Setup query

Within your python file or notebook:

1. Import the package

from datenguidepy import Query
from datenguidepy import get_regions
from datenguidepy import get_statistics

2. Creating a query

Start with querying either for single regions:

q = Query.region('01')

or for all subregions within a region (e.g. all Kommunen in a Bundesland)

query_allregions = Query.all_regions(parent='01')
  • How to get IDs for regions?

# Overview of region IDs

Use pandas query() functionality to filter according to level, e.g. for Bundesländer “nuts1”

# Filtered for Bundesländer (federal states)
get_regions().query("level == 'nuts1'")

See below “Get information on fields and meta data” for more options on regions.

3. Add statistics (fields)

Add statistics to your query for which you want to get data

stats = q.add_field('BEV001')
  • How do I find the short name of the statistics?

# Some examples
TOPIC: Economy
 - Bruttoinlandsprodukt (BIP802)
 - Verarbeitendes Gewerbe Betriebe (BETR01)
 - Verarbeitendes Gewerbe Umsatz (UMS002)
 - Bevölkerungsstand (BEVSTD)
 - Beschäftigte (ERW012)
 - Arbeitslose (ERWP06)

 TOPIC: Demographic Development
 - Bevölkerungsstand (BEVSTD)
 - Lebendgeborene (BEV001)
 - Gestorbene (BEV002)
 - Eheschließungen (BEV003)
 - Ehescheidungen (BEV004)
 - Zuzüge, Wanderungen über die Kreisgrenzen (BEV085)
 - Fortzüge, Wanderungen über die Kreisgrenzen (BEV086)

See below “Get information on fields and meta data” for more options on statistics.

4. Get results

Get the results as a Pandas DataFrame

df = q.results()

Additional Features

5. Add filters and subfields

Filters can be added to statistics (fields) to select data only from specific years.

stats.add_args({'year': [2014, 2015]})

5.1. Add subfield A set of default subfields (year, value, source) are defined for all statistics.
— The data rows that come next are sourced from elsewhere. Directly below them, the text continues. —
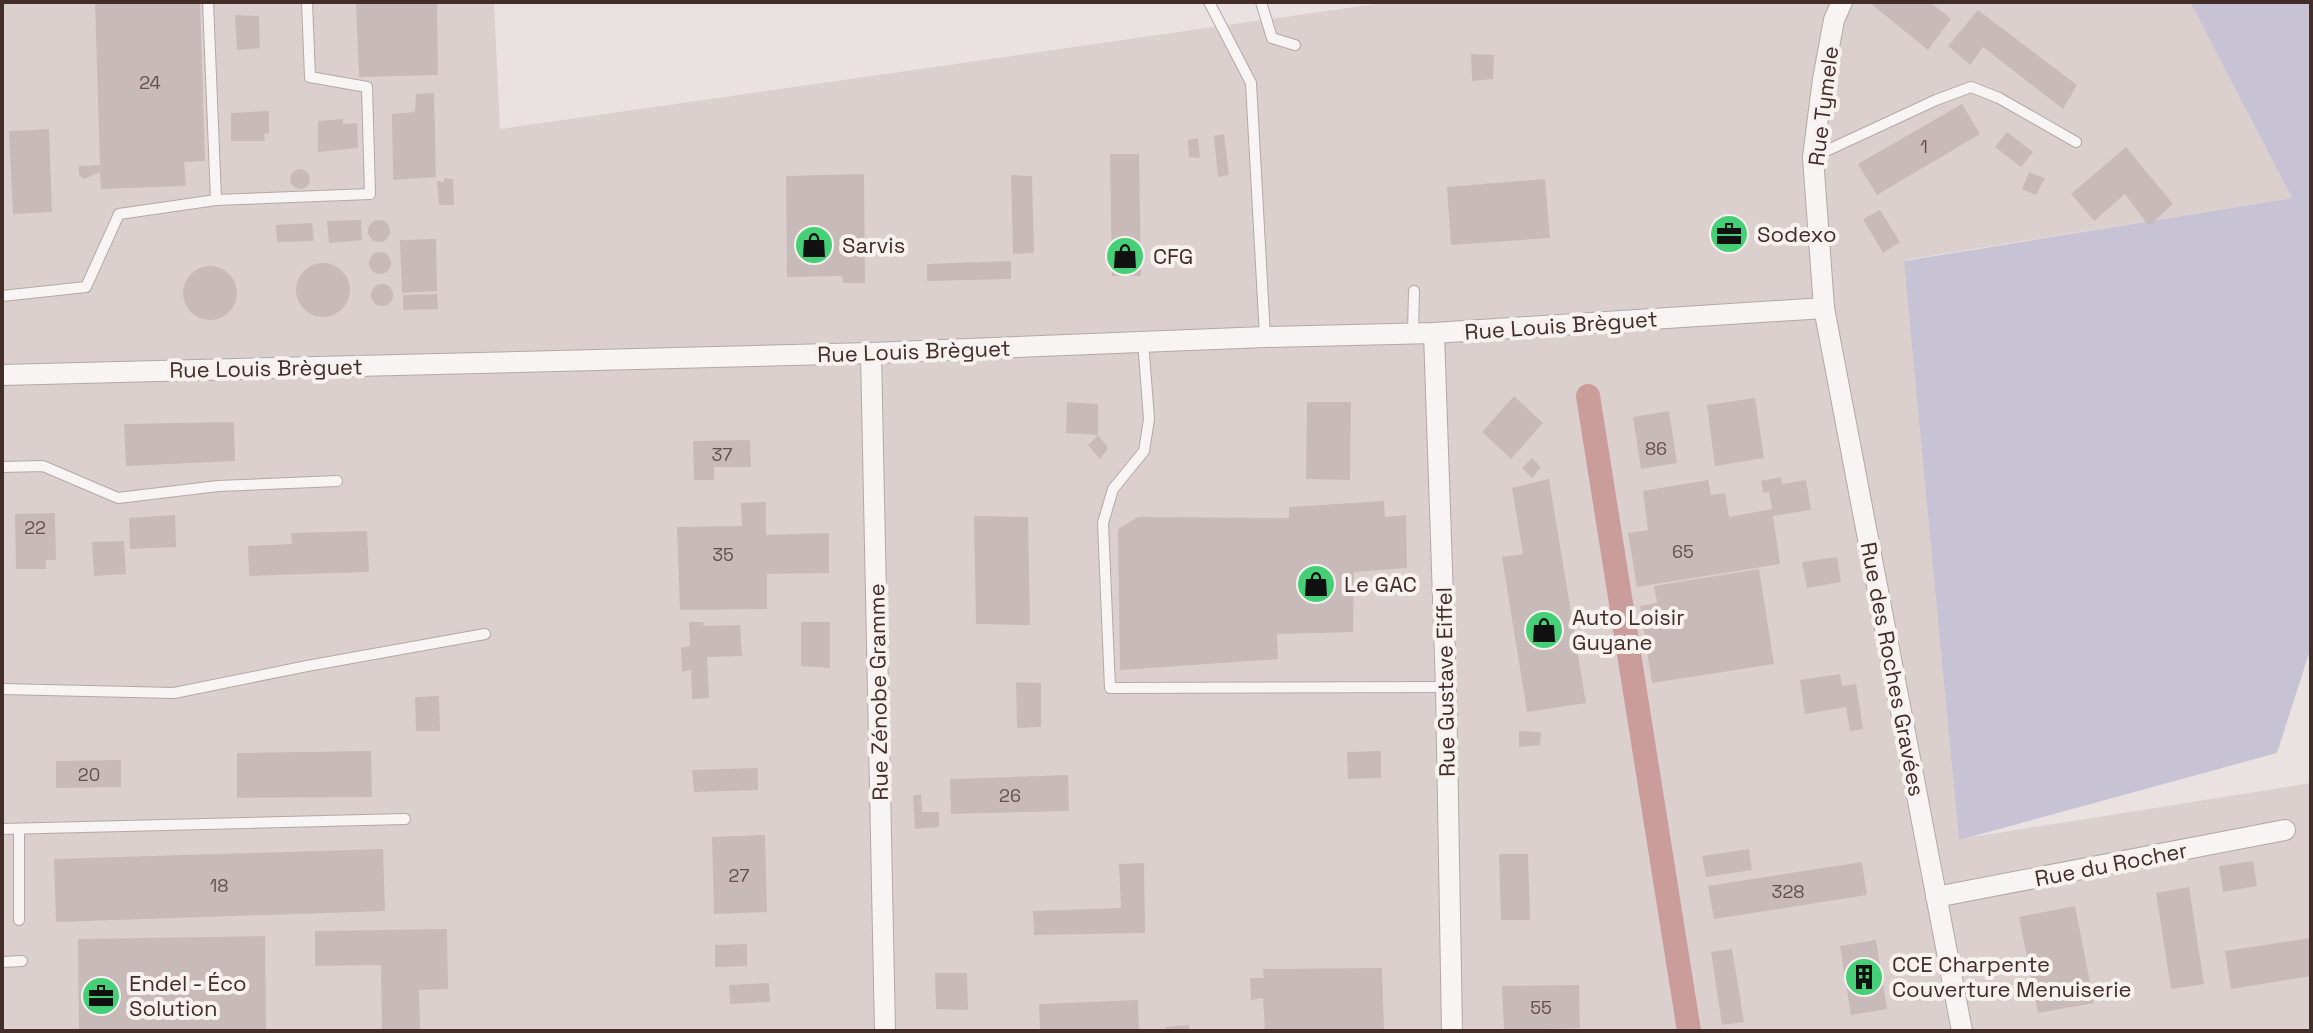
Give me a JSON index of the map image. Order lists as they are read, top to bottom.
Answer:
{
  "streets": {
    "street": [
      "Rue Tymele",
      "Rue Louis Brèguet",
      "Rue des Roches Gravées",
      "Rue Gustave Eiffel",
      "Rue Zénobe Gramme",
      "Rue du Rocher"
    ]
  },
  "crossings": [
    ["Rue Tymele", "Rue Louis Brèguet"],
    ["Rue Tymele", "Rue des Roches Gravées"],
    ["Rue Louis Brèguet", "Rue des Roches Gravées"],
    ["Rue Louis Brèguet", "Rue Gustave Eiffel"],
    ["Rue Louis Brèguet", "Rue Zénobe Gramme"],
    ["Rue des Roches Gravées", "Rue du Rocher"]
  ],
  "places": {
    "office": ["Sodexo", "Endel - Éco Solution"],
    "shop": [
      "Sarvis",
      "CFG",
      "Le GAC",
      "Auto Loisir Guyane"
    ],
    "building": ["CCE Charpente Couverture Menuiserie"]
  },
  "house_numbers": [
    "24",
    "1",
    "86",
    "37",
    "22",
    "65",
    "35",
    "20",
    "26",
    "27",
    "18",
    "328",
    "55"
  ]
}
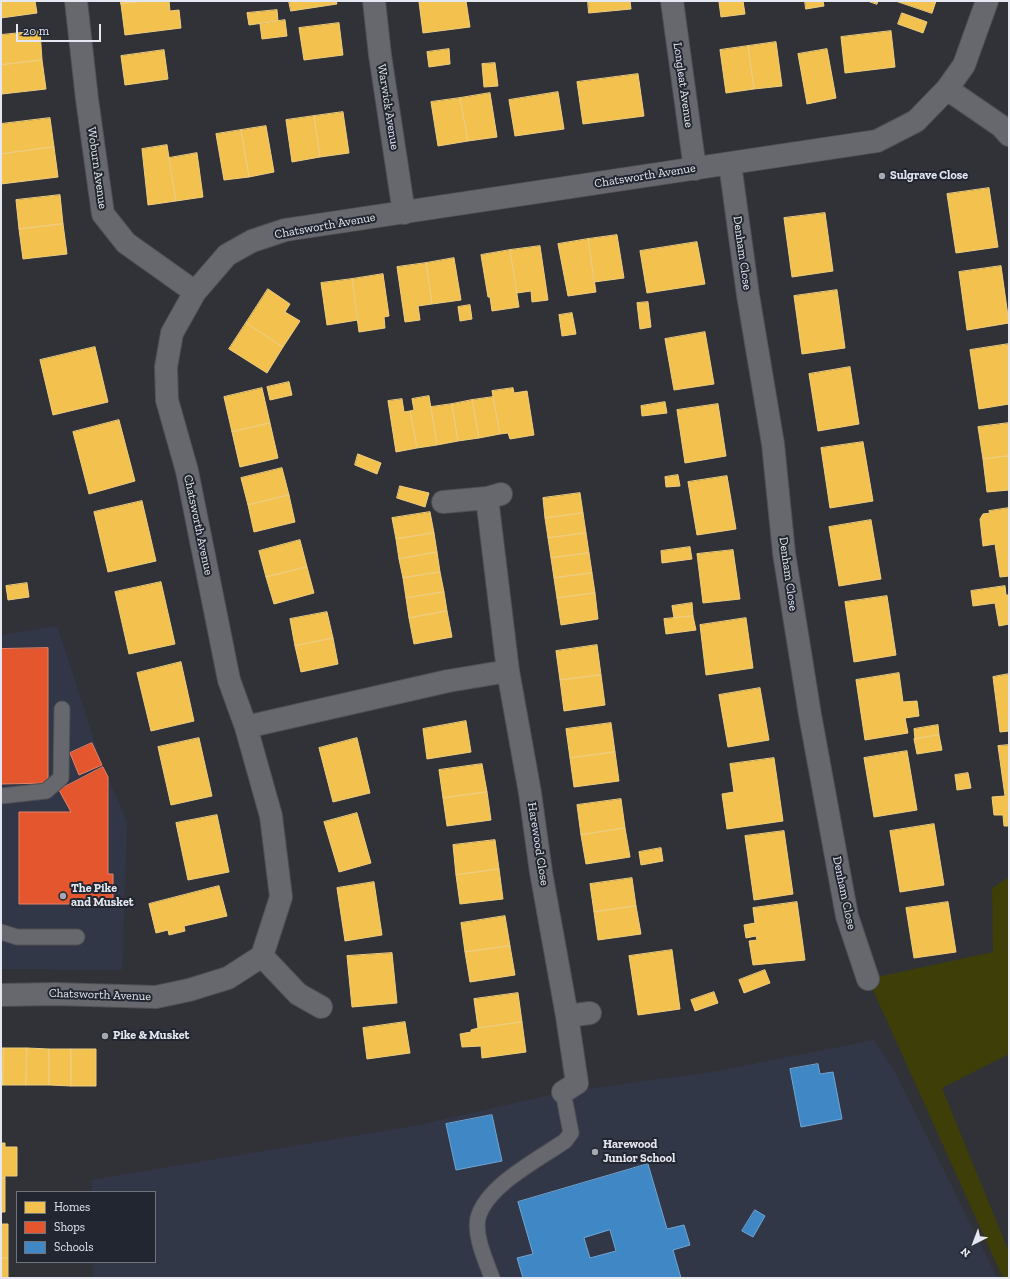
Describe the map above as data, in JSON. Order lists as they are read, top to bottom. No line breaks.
{"streets":{"street":["Longleat Avenue","Warwick Avenue","Woburn Avenue","Chatsworth Avenue","Denham Close","Harewood Close"]},"crossings":[["Longleat Avenue","Chatsworth Avenue"],["Warwick Avenue","Chatsworth Avenue"],["Woburn Avenue","Chatsworth Avenue"],["Chatsworth Avenue","Denham Close"]],"places":["Sulgrave Close","The Pike and Musket","Pike & Musket","Harewood Junior School"],"legend":["Homes","Shops","Schools"],"scale_bar":"20 m","north":"bottom left"}
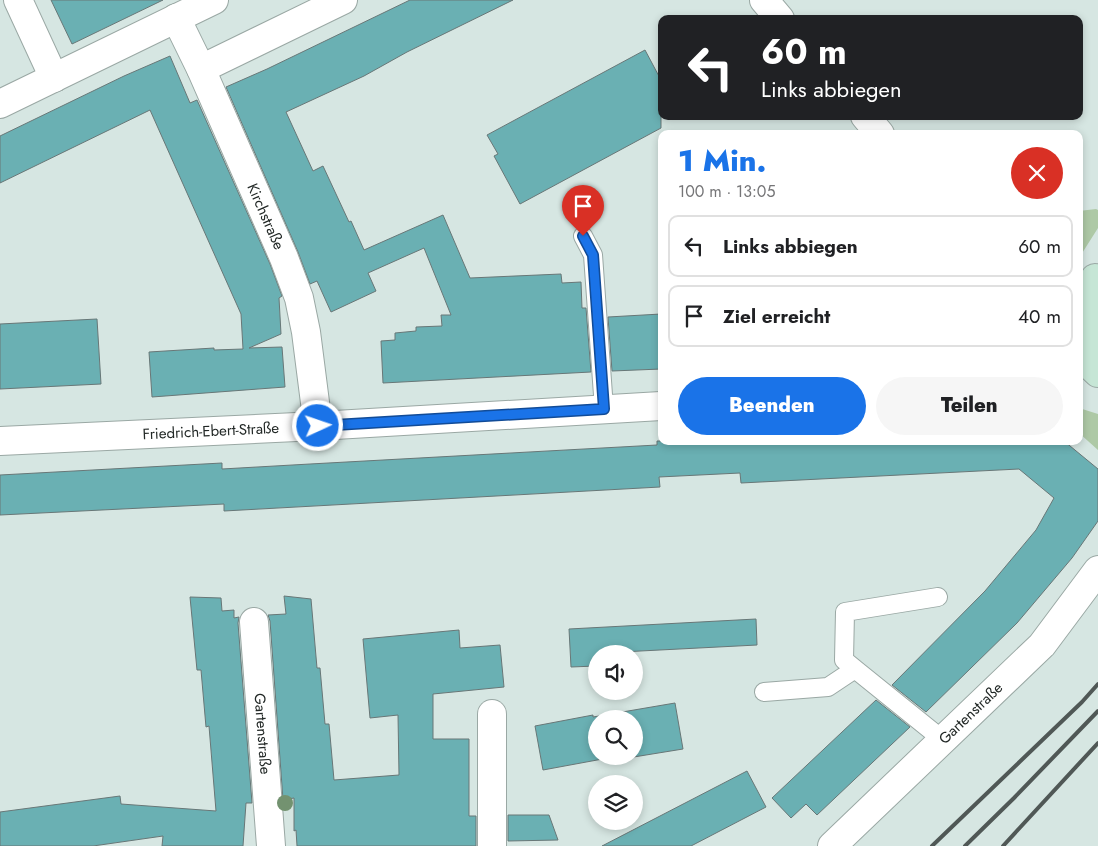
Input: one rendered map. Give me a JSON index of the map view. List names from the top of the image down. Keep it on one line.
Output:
{"streets":{"street":["Kirchstraße","Friedrich-Ebert-Straße","Gartenstraße"]},"crossings":[["Kirchstraße","Friedrich-Ebert-Straße"]],"page":{"turn":["60 m","Links abbiegen"],"heading":["1 Min.","100 m · 13:05"],"list":[{"name":"Links abbiegen","value":"60 m"},{"name":"Ziel erreicht","value":"40 m"}],"buttons":["Beenden","Teilen"]}}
If additional fields (columns in the results table) shall be returned, they can be specified as a field argument.

stats.add_field('GES') # Geschlecht

# by default the summed value for a field is returned.
# E.g. if the field "Geschlecht" is added, the results table will show "None" in each row,
# which means total value for women and man.
# To get disaggregated values, they speficically need to be passed as args.
# If e.g. only values for women shall be returned, use:

stats.add_args({'GES': 'GESW'})

# if all possible enum values shall be returned disaggregated, pass 'ALL':

stats.add_args({'GES': 'ALL'})

6. Get results Again, results can be returned as a Pandas DataFrame

df2 = q.results()